# Reaction to whistling



## Jimmyness (Dec 31, 2005)

Cassie has a realy strange bahavior when i whistle. If i start whilstling Cassie will come running over and start rubbing up against me, getting on my lap and giving me heaps of attention (which she never does these days) She acts like this and seems very restless untill i stop.

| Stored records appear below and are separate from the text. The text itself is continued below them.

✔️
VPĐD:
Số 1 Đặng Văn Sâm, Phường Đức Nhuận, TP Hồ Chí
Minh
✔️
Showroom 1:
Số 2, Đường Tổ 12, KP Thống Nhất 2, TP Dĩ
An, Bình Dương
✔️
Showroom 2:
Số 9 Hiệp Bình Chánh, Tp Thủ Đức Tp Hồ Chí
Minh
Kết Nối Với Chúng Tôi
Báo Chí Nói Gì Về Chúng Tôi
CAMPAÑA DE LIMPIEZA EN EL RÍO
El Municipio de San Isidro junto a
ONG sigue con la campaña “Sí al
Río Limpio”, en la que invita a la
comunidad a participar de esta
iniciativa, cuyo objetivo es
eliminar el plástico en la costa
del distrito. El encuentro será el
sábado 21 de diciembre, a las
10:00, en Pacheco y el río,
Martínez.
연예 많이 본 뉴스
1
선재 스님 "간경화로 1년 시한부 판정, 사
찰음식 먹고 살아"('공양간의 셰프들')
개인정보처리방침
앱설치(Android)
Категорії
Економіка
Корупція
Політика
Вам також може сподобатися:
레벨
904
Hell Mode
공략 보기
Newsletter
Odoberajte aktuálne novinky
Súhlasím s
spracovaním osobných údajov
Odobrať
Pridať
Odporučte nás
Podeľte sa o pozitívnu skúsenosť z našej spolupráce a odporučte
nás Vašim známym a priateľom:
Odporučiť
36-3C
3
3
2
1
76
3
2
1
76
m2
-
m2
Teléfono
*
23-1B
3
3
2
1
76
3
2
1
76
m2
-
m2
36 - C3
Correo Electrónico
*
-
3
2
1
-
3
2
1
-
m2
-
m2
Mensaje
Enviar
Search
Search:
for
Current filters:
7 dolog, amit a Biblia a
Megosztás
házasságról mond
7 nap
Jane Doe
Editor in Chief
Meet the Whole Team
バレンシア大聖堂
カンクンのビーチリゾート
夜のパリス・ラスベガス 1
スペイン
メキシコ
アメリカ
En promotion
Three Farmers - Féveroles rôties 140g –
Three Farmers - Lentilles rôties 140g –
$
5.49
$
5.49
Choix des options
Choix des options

Any idea what would cause this?


----------



## nanook (Jun 12, 2005)

Mine do the same thing and I've often wondered why. I've suspected it's because their hearing is SO accute that the whistling may hurt their hears a bit. Don't know if that's true though. It's sort of a drag 'cause I actually like to whistle sometimes and I can't 'cause the cats go nuts. They won't let me sing either! Sheesh! But I do whistle when I want them to come and it works everytime! I guess that isn't very nice if I think it may hurt their ears. Hm. 8O Maybe it's just because they think it's a bird. Yea, that's it!
Oh, I'm a lot of help!


----------



## coaster (Dec 1, 2004)

My cats don't do a thing when I whistle. Sorry, I guess I don't know everything after all.  :lol: 8)


----------



## Jimmyness (Dec 31, 2005)

Well atleast my cat isnt the only one, but another confuzing thing is that when the cockatiels whistle it doesnt bother her at all and gosh does it kill my ears!


----------



## Phil (Oct 31, 2003)

My cat does the same thing. She comes when I whistle. She will come and lay beside me or just come over for a petting. 

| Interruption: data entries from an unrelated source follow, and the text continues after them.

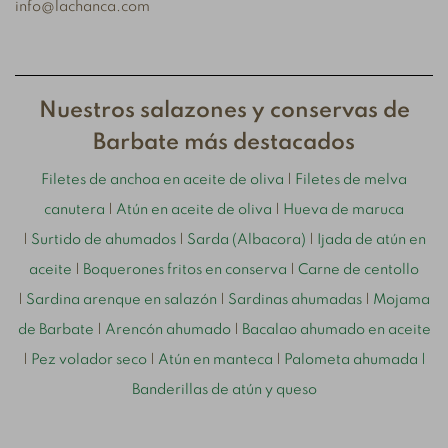
info@lachanca.com
Nuestros salazones y conservas de
Barbate más destacados
Filetes de anchoa en aceite de oliva
|
Filetes de melva
canutera
|
Atún en aceite de oliva
|
Hueva de maruca
|
Surtido de ahumados
|
Sarda (Albacora)
|
Ijada de atún en
aceite
|
Boquerones fritos en conserva
|
Carne de centollo
|
Sardina arenque en salazón
|
Sardinas ahumadas
|
Mojama
de Barbate
|
Arencón ahumado
|
Bacalao ahumado en aceite
|
Pez volador seco
|
Atún en manteca
|
Palometa ahumada
|
Banderillas de atún y queso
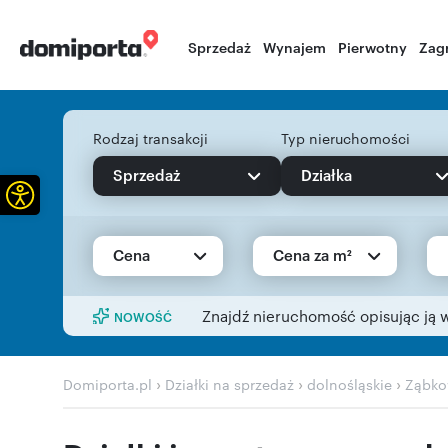
Sprzedaż
Wynajem
Pierwotny
Zag
Rodzaj transakcji
Typ nieruchomości
Sprzedaż
Działka
Otwórz pasek narzędzi
Cena
Cena za m²
Znajdź nieruchomość opisując ją 
NOWOŚĆ
›
›
›
Domiporta.pl
Działki na sprzedaż
dolnośląskie
Ząbko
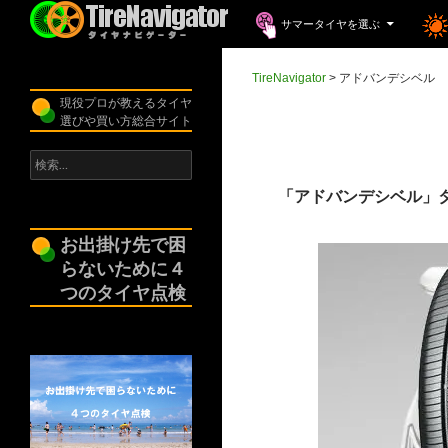
コンテンツへスキップ
検
サマータイヤを選ぶ
索
TireNavigator
TireNavigator
>
アドバンデシベル
現役プロが教えるタイヤ
選びや買い方総合サイト
検
索:
「アドバンデシベル」
お出掛け先で困
らないために４
つのタイヤ点検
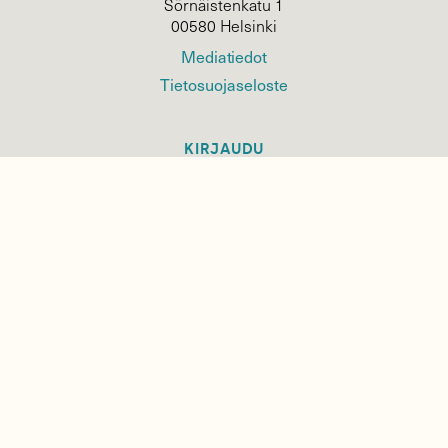
Sörnäistenkatu 1
00580 Helsinki
Mediatiedot
Tietosuojaseloste
KIRJAUDU
TILAA
SUOMEN
LUONNON
UUTIS­KIRJE
Sähköpostiosoite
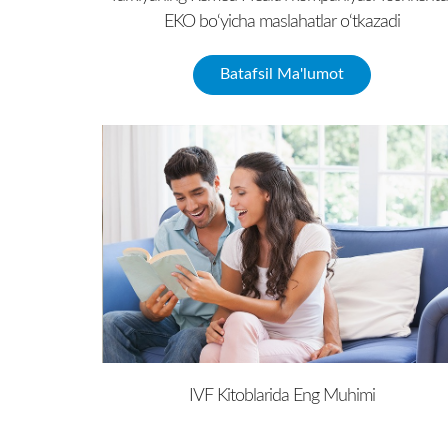
EKO bo‘yicha maslahatlar o‘tkazadi
Batafsil Ma'lumot
IVF Kitoblarida Eng Muhimi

I whistle very softly, so I am 100% convinced that it does not hurt her ears...she just seems to like it.


----------



## spamlet (Mar 14, 2005)

Not exactly the same but I trained mine when they were tiny so that when I whistled it meant they got treats! Now when they are playing out and I go to our back door and whistle they come running home! So obviously whistling has a great affect on my cats! 8)


----------